A Nikkei Technology post says the storage tech was announced at the ISSCC 2017 by the group led by Makoto Nagata and Noriyuki Miura. It involves metal nanodots placed at specific locations on a silicon wafer, arranged in a grid fashion and depicting binary 0 and 1 depending on their position.
After placing the metal nanodots on the silicon wafer, it can be sealed using an insulating material. The data present on the silicon wafer can be read without any physical interaction by wirelessly transmitting power to the wafer to access the information.
It is possible to stack multiple layers of silicon wafers, thus, increasing the amount of data per square unit of area. The team created a test chip with four recording layers using an 180nm CMOS fabrication process. It enables a density of 10 gigabits per square inch.
However, with modern fabrication processes, more memory can be stuffed. A density of 1 Tb per square inch is possible in the case of the 14nm process. That’s equivalent to the hard drives we use in our daily lives.
The researchers predict that their data storage tech can last for 1,000 years. Well, nobody would be able to live that long.
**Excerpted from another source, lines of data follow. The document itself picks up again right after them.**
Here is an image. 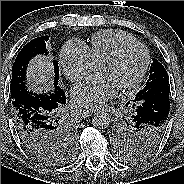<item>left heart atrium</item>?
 <instances>
[{
  "mask_svg": "<svg viewBox=\"0 0 184 184\" xmlns=\"http://www.w3.org/2000/svg\"><path fill=\"white\" fill-rule=\"evenodd\" d=\"M118 89L109 75L98 73L76 83L72 88V98L75 104L94 109L113 98Z\"/></svg>",
  "mask_w": 184,
  "mask_h": 184,
  "instance_id": "left-heart-atrium-1",
  "label": "left heart atrium"
}]
</instances>
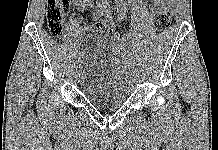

But the researchers showed the real potential of their storage by creating an artificial test environment.
Using necessary pressure and stress, they were able to reduce one year of the human calendar down to an hour. So, thousand years were equivalent to 1000 hours. They were to read the data off the chip after 1000 years.
With all the excitement and fascination for the eternal storage, one thing that isn’t pleasing at the moment is the data reading speed. It is currently limited to 40Kbps. But, we can expect an increase with time, as it would be the case of the chip’s storage density.